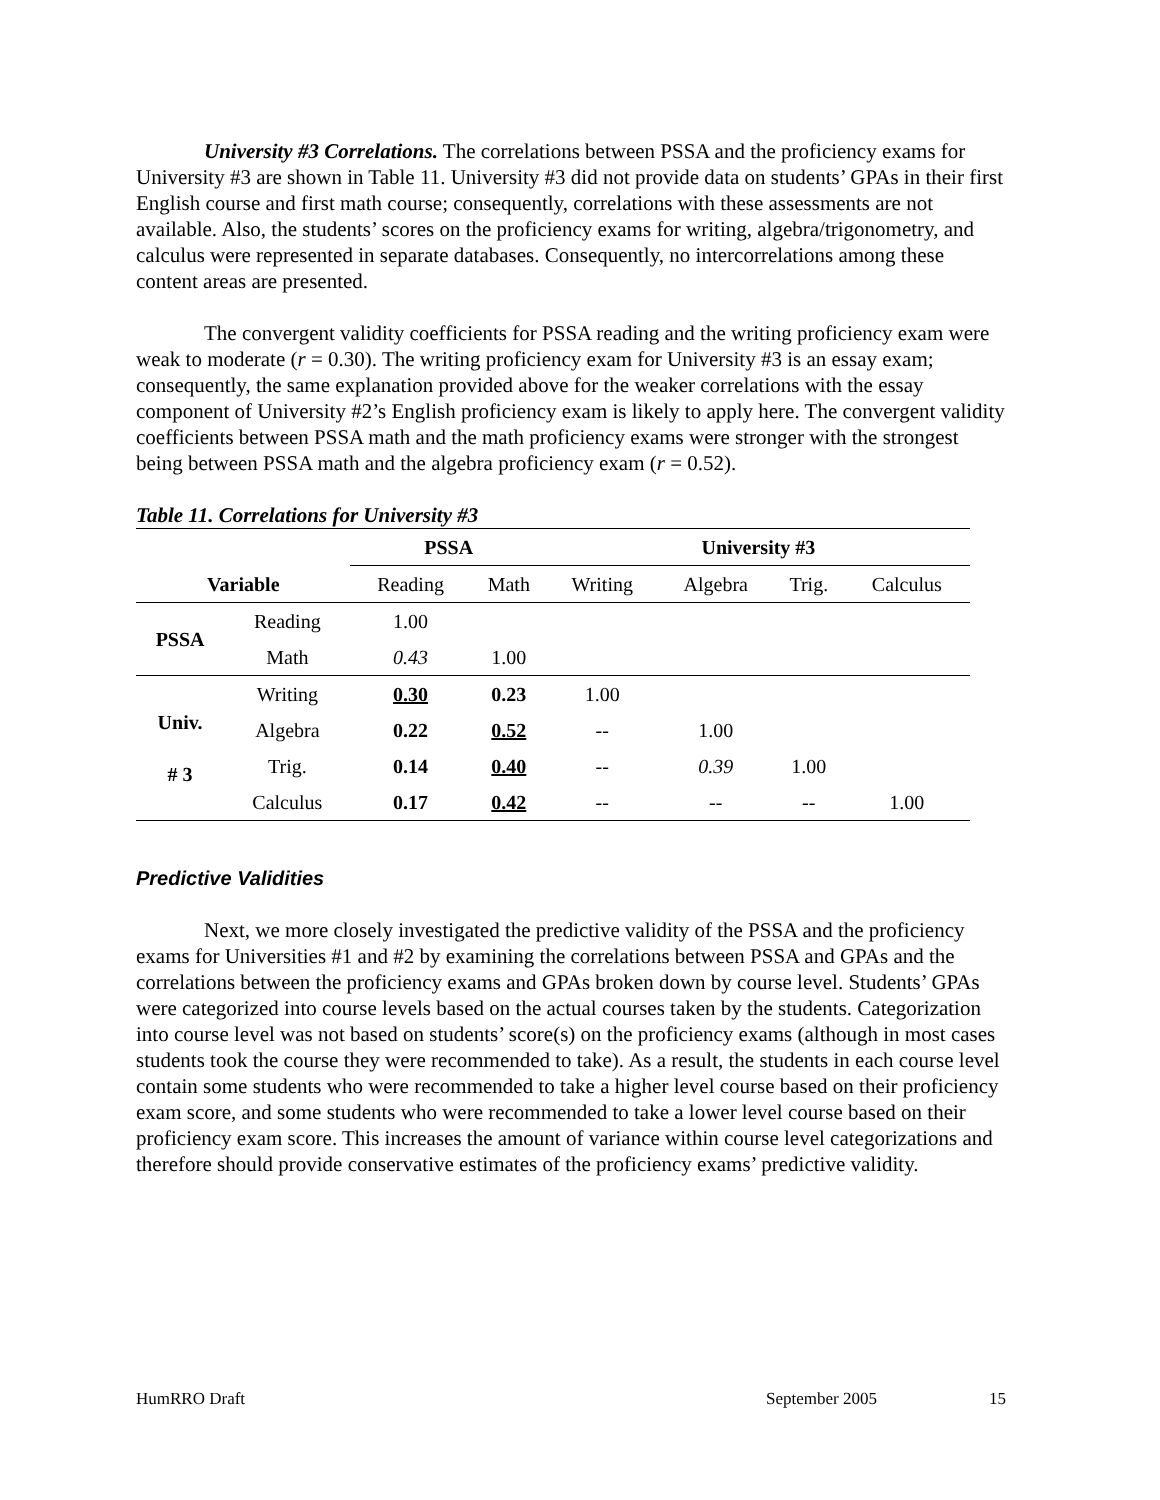University #3 Correlations. The correlations between PSSA and the proficiency exams for University #3 are shown in Table 11. University #3 did not provide data on students’ GPAs in their first English course and first math course; consequently, correlations with these assessments are not available. Also, the students’ scores on the proficiency exams for writing, algebra/trigonometry, and calculus were represented in separate databases. Consequently, no intercorrelations among these content areas are presented.
The convergent validity coefficients for PSSA reading and the writing proficiency exam were weak to moderate (r = 0.30). The writing proficiency exam for University #3 is an essay exam; consequently, the same explanation provided above for the weaker correlations with the essay component of University #2’s English proficiency exam is likely to apply here. The convergent validity coefficients between PSSA math and the math proficiency exams were stronger with the strongest being between PSSA math and the algebra proficiency exam (r = 0.52).
Table 11. Correlations for University #3
| | | PSSA | | University #3 | | | |
| --- | --- | --- | --- | --- | --- | --- | --- |
| Variable | | Reading | Math | Writing | Algebra | Trig. | Calculus |
| PSSA | Reading | 1.00 | | | | | |
| | Math | 0.43 | 1.00 | | | | |
| Univ. # 3 | Writing | 0.30 | 0.23 | 1.00 | | | |
| | Algebra | 0.22 | 0.52 | -- | 1.00 | | |
| | Trig. | 0.14 | 0.40 | -- | 0.39 | 1.00 | |
| | Calculus | 0.17 | 0.42 | -- | -- | -- | 1.00 |
Predictive Validities
Next, we more closely investigated the predictive validity of the PSSA and the proficiency exams for Universities #1 and #2 by examining the correlations between PSSA and GPAs and the correlations between the proficiency exams and GPAs broken down by course level. Students’ GPAs were categorized into course levels based on the actual courses taken by the students. Categorization into course level was not based on students’ score(s) on the proficiency exams (although in most cases students took the course they were recommended to take). As a result, the students in each course level contain some students who were recommended to take a higher level course based on their proficiency exam score, and some students who were recommended to take a lower level course based on their proficiency exam score. This increases the amount of variance within course level categorizations and therefore should provide conservative estimates of the proficiency exams’ predictive validity.
HumRRO Draft September 2005 15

———

### [WORK INSTRUCTIONS]
Beginning with the line holding "PSSA | Reading" and ending with the line holding "Predictive Validities", write out the stretch of material above exactly; add no further lines.

### [EXERCISE RESULT]
| PSSA | Reading | 1.00 | | | | | |
| | Math | 0.43 | 1.00 | | | | |
| Univ. # 3 | Writing | 0.30 | 0.23 | 1.00 | | | |
| | Algebra | 0.22 | 0.52 | -- | 1.00 | | |
| | Trig. | 0.14 | 0.40 | -- | 0.39 | 1.00 | |
| | Calculus | 0.17 | 0.42 | -- | -- | -- | 1.00 |
Predictive Validities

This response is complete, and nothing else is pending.